Quando entro num imponente hotel de cinco estrelas, sou recebida com sorrisos e simpatias de quem passou pela Escola de Hotelaria, encaminhada por salas e escadas de pedra antiga para uma bonita sala de jantar e peço, como prato principal, uma garoupa com puré de alho francês que vale 22 euros, fico à espera que venha um prato com a mesma elegância que o cenário onde é criado. E que corresponda ao valor que por ele pedem. Ora isso não aconteceu n’A Fábrica de Santiago. O que chegou à mesa foi uma posta de garoupa de pele tostada, o interior ligeiramente seco, assente numa cama de espinafres e salicórnia, tudo misturado sem cuidado, o puré à volta espalhado de forma tosca.
Falando deste prato em específico, mas à luz do que foram todos os outros que vieram para a mesa, senti-me a conhecer o trabalho de alguém recém-saído da Escola de Hotelaria (o que sei não corresponder à verdade), com todas as ideias-chave do ensino. Vi a combinação de sabores – esqueci-me de referir que o puré vinha pingado com azeite de trufa, essa praga que assola tudo, desde pizzarias a restaurantes de hotel –, a linha do empratamento, os pinguinhos e folhagens que ajudam o prato a ganhar vida... Achei que havia muitas boas intenções, havia técnica e produtos de qualidade (apesar da secura da posta, o sabor da garoupa denotava frescura). Mas o que veio para a mesa não encheu o olho, não teve aquele aspecto bonito de um prato-para-fotografia, e nem sempre valeu os euros pedidos. E acima de tudo não encaixou com um boutique hotel na Costa do Castelo, cujos quartos e interiores dão vontade que seja Dia dos Namorados todos os dias.
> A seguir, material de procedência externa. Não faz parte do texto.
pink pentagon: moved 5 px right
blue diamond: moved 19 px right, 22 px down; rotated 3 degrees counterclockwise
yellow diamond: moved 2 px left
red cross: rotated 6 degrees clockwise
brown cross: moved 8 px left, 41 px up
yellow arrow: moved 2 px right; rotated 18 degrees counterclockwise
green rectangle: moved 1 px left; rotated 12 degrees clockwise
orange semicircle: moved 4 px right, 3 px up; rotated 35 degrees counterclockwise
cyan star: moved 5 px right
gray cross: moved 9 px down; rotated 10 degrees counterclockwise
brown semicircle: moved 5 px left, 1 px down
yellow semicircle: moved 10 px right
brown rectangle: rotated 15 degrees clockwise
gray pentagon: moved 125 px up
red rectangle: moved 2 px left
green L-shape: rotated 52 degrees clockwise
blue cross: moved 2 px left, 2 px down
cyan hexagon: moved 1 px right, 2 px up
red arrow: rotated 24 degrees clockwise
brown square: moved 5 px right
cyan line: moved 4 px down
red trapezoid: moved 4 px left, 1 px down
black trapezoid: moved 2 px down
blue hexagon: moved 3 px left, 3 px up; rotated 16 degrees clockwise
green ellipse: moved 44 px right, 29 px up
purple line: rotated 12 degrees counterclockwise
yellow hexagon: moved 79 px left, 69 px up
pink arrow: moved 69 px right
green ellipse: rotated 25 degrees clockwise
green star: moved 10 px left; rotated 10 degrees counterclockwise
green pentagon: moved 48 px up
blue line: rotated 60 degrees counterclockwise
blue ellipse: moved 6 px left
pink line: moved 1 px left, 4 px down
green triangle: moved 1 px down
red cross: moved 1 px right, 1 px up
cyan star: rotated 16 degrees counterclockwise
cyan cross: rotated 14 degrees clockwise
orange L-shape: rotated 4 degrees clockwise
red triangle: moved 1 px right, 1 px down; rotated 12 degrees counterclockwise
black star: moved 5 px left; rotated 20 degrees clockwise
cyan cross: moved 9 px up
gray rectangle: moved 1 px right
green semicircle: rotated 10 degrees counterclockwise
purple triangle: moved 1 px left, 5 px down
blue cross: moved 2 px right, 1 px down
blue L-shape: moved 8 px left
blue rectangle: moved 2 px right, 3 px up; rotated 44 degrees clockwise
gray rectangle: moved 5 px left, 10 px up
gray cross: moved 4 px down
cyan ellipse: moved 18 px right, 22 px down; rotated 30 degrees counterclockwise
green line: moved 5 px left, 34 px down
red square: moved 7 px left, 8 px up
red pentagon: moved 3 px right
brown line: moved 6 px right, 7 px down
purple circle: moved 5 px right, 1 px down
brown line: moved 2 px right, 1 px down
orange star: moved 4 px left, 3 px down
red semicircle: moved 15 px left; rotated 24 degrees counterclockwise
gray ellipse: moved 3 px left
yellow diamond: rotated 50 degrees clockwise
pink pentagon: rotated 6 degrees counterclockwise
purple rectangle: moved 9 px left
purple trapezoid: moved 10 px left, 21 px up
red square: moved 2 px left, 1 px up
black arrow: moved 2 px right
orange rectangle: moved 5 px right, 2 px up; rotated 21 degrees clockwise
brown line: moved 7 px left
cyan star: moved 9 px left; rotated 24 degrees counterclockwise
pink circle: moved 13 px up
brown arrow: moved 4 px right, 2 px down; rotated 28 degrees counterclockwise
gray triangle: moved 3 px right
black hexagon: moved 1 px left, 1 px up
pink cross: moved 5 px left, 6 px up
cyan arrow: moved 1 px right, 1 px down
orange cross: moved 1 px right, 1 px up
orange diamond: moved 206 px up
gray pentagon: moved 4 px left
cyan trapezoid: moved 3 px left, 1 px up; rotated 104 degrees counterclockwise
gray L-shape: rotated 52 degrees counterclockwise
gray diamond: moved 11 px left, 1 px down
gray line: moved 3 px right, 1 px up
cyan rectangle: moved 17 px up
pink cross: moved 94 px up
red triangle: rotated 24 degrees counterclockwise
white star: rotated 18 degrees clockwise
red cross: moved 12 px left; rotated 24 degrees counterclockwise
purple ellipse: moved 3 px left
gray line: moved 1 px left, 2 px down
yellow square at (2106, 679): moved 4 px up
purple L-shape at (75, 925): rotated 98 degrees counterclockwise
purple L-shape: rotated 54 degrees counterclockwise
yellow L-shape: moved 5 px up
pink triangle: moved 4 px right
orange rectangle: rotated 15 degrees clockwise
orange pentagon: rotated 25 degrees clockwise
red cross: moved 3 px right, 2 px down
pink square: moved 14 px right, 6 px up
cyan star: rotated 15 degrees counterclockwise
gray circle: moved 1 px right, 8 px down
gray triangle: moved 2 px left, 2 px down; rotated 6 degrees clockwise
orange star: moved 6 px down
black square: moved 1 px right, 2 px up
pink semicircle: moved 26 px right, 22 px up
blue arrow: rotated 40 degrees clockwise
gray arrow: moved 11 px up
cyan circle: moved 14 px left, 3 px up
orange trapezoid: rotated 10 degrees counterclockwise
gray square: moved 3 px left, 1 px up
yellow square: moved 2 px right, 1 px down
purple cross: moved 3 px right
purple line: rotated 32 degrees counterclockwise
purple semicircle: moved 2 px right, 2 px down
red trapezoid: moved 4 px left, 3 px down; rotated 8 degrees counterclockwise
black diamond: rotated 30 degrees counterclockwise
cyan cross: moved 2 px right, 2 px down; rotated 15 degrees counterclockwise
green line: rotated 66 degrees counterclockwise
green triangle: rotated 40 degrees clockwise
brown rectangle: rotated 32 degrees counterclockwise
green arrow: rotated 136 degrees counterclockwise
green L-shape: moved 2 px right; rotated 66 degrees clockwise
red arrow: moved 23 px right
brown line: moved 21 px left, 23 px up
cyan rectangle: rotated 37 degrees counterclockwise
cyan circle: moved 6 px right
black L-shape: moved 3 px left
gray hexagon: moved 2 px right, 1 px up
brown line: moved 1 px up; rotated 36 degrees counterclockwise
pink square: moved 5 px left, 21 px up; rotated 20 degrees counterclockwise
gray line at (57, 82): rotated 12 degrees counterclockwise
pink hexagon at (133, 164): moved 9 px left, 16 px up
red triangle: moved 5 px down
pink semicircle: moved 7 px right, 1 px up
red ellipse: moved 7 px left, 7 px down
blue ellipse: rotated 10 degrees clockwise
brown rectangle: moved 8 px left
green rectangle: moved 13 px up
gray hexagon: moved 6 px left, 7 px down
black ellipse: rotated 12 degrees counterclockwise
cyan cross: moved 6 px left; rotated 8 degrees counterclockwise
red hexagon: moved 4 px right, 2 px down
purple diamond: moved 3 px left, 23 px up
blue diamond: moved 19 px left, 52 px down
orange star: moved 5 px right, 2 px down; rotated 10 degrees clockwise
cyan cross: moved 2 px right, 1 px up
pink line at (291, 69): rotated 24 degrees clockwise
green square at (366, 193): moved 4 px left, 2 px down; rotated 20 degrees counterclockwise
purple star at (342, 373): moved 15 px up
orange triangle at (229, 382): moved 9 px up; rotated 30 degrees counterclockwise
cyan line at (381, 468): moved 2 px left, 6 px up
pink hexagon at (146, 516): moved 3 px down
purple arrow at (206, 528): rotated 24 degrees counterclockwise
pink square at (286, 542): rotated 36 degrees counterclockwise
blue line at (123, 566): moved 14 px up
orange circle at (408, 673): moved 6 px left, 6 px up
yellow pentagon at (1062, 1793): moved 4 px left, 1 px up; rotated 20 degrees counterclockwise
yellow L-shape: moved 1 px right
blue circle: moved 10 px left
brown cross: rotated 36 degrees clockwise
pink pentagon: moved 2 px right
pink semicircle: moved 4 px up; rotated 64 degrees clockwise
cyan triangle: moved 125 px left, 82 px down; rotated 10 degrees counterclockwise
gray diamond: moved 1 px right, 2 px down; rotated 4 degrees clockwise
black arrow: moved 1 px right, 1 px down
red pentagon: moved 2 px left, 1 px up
Veja-se, logo de arranque, o couvert. Um cesto de pão alentejano, quatro fatias muito grossas – estando num hotel não pude deixar de achar que são as mesmas que se põem no cesto ao lado da torradeira rotativa do pequeno-almoço –, uma crosta estaladiça, mas um interior frio e massudo. Ao lado, azeite com vinagre balsâmico (boring), pasta de atum (sim, atum) e manteiga de ervas com alho. Está bom para uma tasca gourmet do Bairro Alto, está mal para um hotel cinco estrelas. Veja-se também o amuse-bouche, um folhadinho tosco de queijo de cabra em massa filo, em cima de azeite e vinagre, debaixo de uma chuva de cebolinho. Um embrulho muito em voga há 10 anos, que julguei nunca mais ter de pôr a vista em cima.
Muito boa a sopa de peixe, um creme picante, com pedaços de peixe desfiado. Mas cara: 7,50€. Bons também os legumes assados com esparguete dos mesmos e molho de tomate. Bom, mas trapalhão. Uma torre de curgete, beringela, abóbora e espargos, em cima de uma pequena brunesa de legumes, sobre um niquinho de molho de tomate. Funcionaria melhor como acompanhamento de uma carne ou peixe do que como um prato a solo.
Em dose XL, cortado em triângulos (!), o lombo de novilho, com gratin de legumes e jus de vinho do Porto. Tudo montado à escola de cozinha, o gratinado de legumes típico dos anos zero. Um prato bom, mas a não valer 23€.
De sobremesa um brownie de chocolate, coulis de morangos e gelado de nata. Tudo servido num prato de sopa de tamanho grandinho, cujo resultado só podia ser um: enjoativo.
Acabo como comecei: pela simpatia e sorrisos de quem atende. Serviço condizente com as estrelas do hotel, comida a pedir mais aprumo e imaginação. Ou então preços mais baixos. 42,50€ por pessoa, só com um copo de vinho é ajustado à turistada que visita o Castelo. Tentar abrir assim o hotel aos lisboetas pode não correr bem.
*As críticas da Time Out dizem respeito a uma ou mais visitas feitas pelos críticos da revista, de forma anónima, à data de publicação em papel. Não nos responsabilizamos nem actualizamos informações relativas a alterações de chef, carta ou espaço. Foi assim que aconteceu.